*** SUPPLIED DATA ***
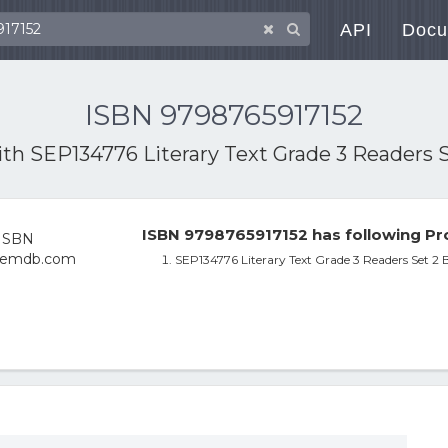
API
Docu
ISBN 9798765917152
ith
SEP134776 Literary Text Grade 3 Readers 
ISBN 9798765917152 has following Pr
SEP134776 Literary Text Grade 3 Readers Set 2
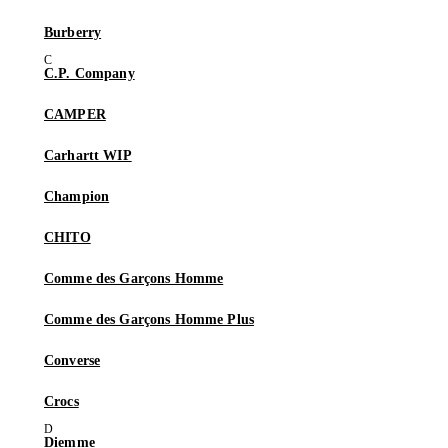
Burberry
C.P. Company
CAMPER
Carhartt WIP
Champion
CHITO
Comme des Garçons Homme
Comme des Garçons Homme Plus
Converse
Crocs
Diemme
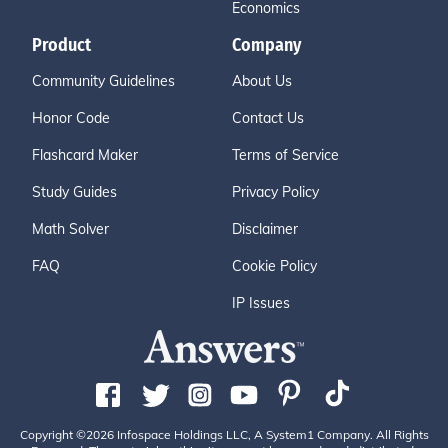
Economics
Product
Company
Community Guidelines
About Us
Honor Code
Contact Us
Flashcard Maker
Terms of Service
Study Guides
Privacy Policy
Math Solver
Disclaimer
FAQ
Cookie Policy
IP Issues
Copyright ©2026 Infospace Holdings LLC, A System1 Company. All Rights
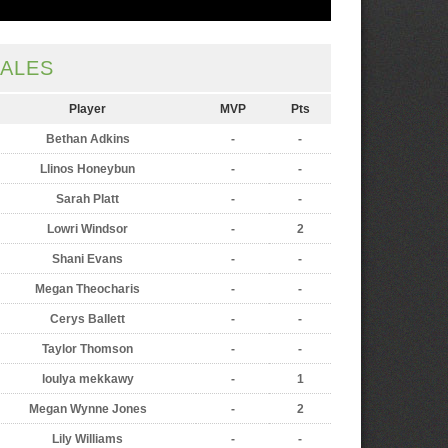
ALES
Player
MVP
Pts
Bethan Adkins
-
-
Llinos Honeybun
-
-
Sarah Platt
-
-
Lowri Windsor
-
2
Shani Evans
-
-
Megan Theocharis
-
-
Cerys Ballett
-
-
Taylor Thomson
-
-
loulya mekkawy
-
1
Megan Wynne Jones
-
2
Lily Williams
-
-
*** End of SUPPLIED DATA ***
*** SUPPLIED DATA ***
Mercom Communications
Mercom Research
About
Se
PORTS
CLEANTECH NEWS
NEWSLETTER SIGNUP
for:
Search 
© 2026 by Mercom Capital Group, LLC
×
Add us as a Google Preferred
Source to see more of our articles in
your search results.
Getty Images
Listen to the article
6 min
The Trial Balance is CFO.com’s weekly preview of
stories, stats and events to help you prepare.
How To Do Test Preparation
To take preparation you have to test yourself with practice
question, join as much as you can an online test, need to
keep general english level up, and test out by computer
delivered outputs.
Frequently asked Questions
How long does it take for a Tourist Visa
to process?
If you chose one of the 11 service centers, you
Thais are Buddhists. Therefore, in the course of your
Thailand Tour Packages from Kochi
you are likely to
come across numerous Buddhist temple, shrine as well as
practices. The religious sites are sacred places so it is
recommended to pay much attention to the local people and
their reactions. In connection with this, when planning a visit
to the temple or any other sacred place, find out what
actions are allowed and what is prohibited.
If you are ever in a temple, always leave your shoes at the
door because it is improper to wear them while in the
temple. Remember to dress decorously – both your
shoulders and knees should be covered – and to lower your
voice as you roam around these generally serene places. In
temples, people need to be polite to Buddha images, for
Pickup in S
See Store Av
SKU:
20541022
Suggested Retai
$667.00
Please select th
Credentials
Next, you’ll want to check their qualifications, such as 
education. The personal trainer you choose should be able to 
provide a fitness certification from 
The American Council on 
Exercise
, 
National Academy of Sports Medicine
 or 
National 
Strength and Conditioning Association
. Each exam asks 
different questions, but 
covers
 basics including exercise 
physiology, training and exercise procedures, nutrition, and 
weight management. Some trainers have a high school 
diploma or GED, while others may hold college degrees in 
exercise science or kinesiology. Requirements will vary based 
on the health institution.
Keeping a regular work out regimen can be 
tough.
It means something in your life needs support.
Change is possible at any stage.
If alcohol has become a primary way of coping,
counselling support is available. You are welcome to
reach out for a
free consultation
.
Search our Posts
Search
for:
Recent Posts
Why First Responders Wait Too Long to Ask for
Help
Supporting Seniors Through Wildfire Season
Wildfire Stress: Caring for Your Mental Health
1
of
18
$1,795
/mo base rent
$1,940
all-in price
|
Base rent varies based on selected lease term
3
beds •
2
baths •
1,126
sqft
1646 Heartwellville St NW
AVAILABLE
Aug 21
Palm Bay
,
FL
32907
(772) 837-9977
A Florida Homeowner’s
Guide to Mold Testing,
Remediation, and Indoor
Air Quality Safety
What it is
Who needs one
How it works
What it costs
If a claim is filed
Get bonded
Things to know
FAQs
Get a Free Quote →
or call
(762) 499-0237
*** End of SUPPLIED DATA ***
> _WHAT YOU NEED TO DO_
Write out the items from the line with "Mercom Communications" to the line with "voice as you" again, replacing "shoes" with "sandals" and changing nothing else.

> _TASK RESPONSE_
Mercom Communications
Mercom Research
About
Se
PORTS
CLEANTECH NEWS
NEWSLETTER SIGNUP
for:
Search 
© 2026 by Mercom Capital Group, LLC
×
Add us as a Google Preferred
Source to see more of our articles in
your search results.
Getty Images
Listen to the article
6 min
The Trial Balance is CFO.com’s weekly preview of
stories, stats and events to help you prepare.
How To Do Test Preparation
To take preparation you have to test yourself with practice
question, join as much as you can an online test, need to
keep general english level up, and test out by computer
delivered outputs.
Frequently asked Questions
How long does it take for a Tourist Visa
to process?
If you chose one of the 11 service centers, you
Thais are Buddhists. Therefore, in the course of your
Thailand Tour Packages from Kochi
you are likely to
come across numerous Buddhist temple, shrine as well as
practices. The religious sites are sacred places so it is
recommended to pay much attention to the local people and
their reactions. In connection with this, when planning a visit
to the temple or any other sacred place, find out what
actions are allowed and what is prohibited.
If you are ever in a temple, always leave your sandals at the
door because it is improper to wear them while in the
temple. Remember to dress decorously – both your
shoulders and knees should be covered – and to lower your
voice as you roam around these generally serene places. In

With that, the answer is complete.